» Problem to work on
Which lines run from the one containing "And now the frame [883,797,1096,886], please." through the end of the material? Transcribe them word for word, and only them.

» Material provided
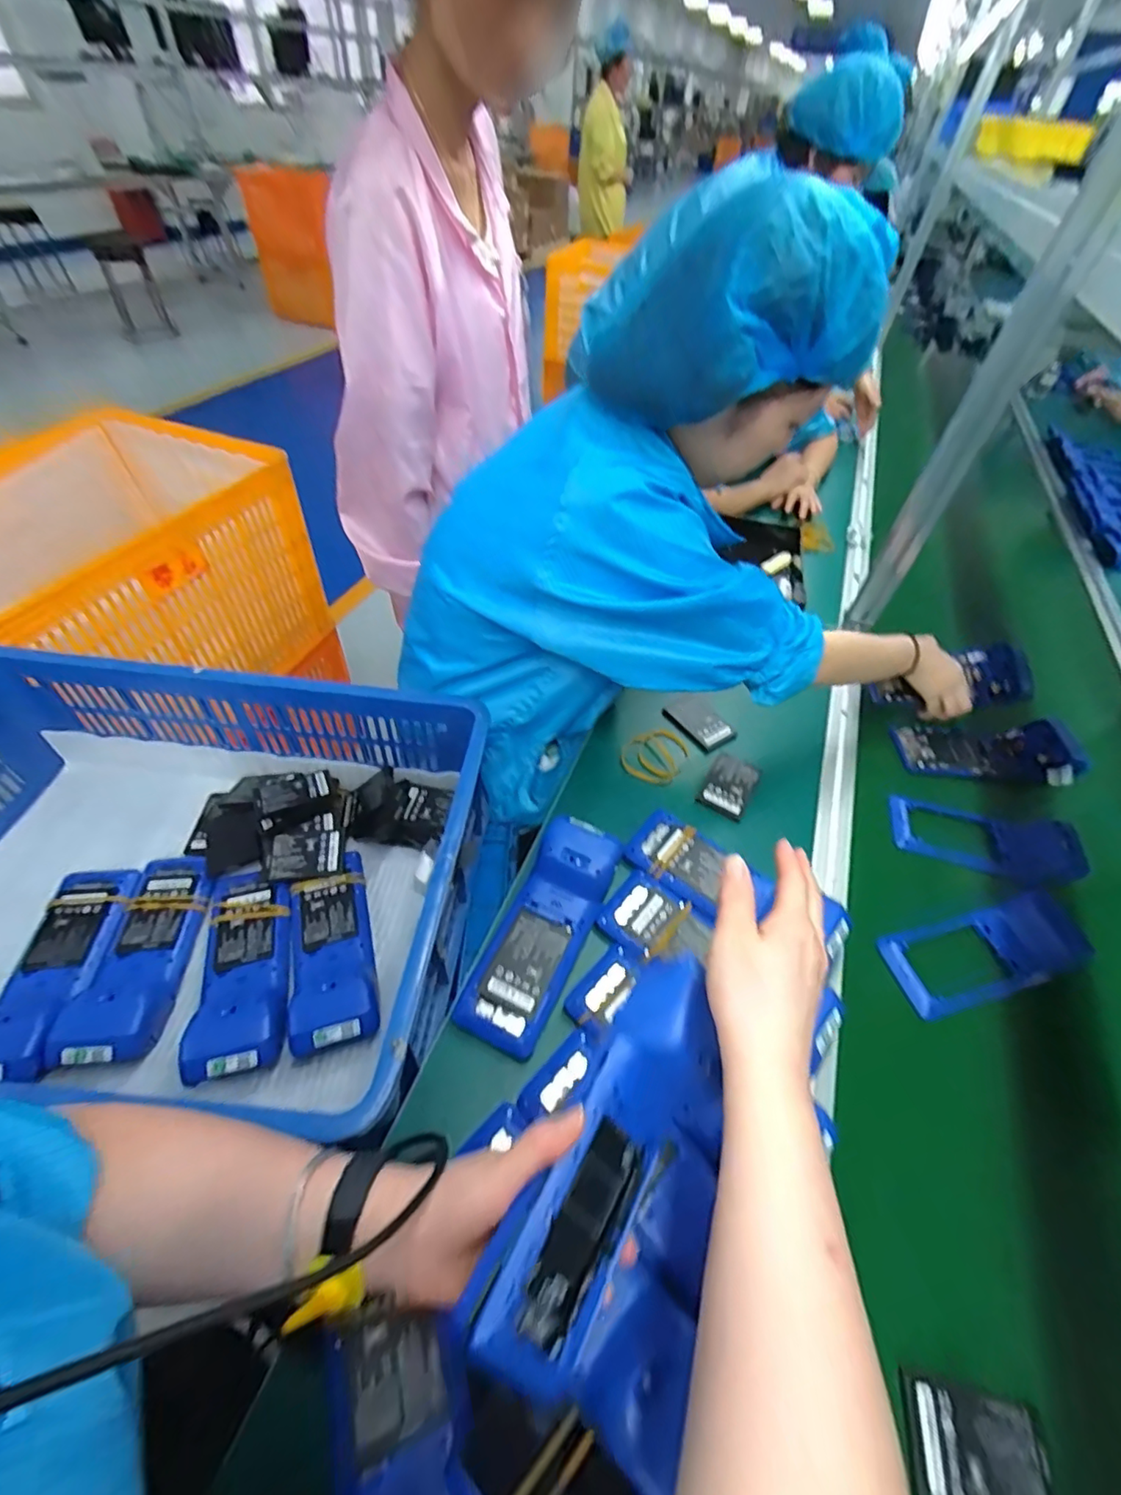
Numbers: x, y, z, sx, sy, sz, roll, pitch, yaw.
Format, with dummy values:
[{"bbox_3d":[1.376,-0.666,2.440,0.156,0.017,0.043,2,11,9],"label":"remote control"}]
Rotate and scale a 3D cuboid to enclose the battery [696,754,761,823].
[{"bbox_3d":[0.213,0.048,0.709,0.057,0.012,0.087,26,52,17],"label":"battery"}]

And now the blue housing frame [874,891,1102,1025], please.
[{"bbox_3d":[0.438,0.209,0.580,0.204,0.033,0.082,-10,51,-13],"label":"blue housing frame"}]

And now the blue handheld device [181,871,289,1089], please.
[{"bbox_3d":[-0.327,0.217,0.577,0.079,0.044,0.223,-13,52,-15],"label":"blue handheld device"}]

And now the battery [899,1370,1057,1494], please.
[{"bbox_3d":[0.270,0.458,0.366,0.087,0.012,0.058,11,49,5],"label":"battery"}]

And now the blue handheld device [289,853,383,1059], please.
[{"bbox_3d":[-0.244,0.206,0.598,0.080,0.052,0.209,-13,52,-15],"label":"blue handheld device"}]

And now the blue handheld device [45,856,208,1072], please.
[{"bbox_3d":[-0.433,0.204,0.585,0.085,0.042,0.221,-1,50,-5],"label":"blue handheld device"}]

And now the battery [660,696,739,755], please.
[{"bbox_3d":[0.194,-0.034,0.781,0.066,0.011,0.090,-25,56,-24],"label":"battery"}]

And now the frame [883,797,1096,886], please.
[{"bbox_3d":[0.496,0.108,0.660,0.192,0.048,0.103,17,50,10],"label":"frame"}]

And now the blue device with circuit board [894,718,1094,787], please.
[{"bbox_3d":[0.566,-0.004,0.752,0.218,0.058,0.082,8,49,2],"label":"blue device with circuit board"}]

» Response below
And now the frame [883,797,1096,886], please.
[{"bbox_3d":[0.496,0.108,0.660,0.192,0.048,0.103,17,50,10],"label":"frame"}]

And now the blue device with circuit board [894,718,1094,787], please.
[{"bbox_3d":[0.566,-0.004,0.752,0.218,0.058,0.082,8,49,2],"label":"blue device with circuit board"}]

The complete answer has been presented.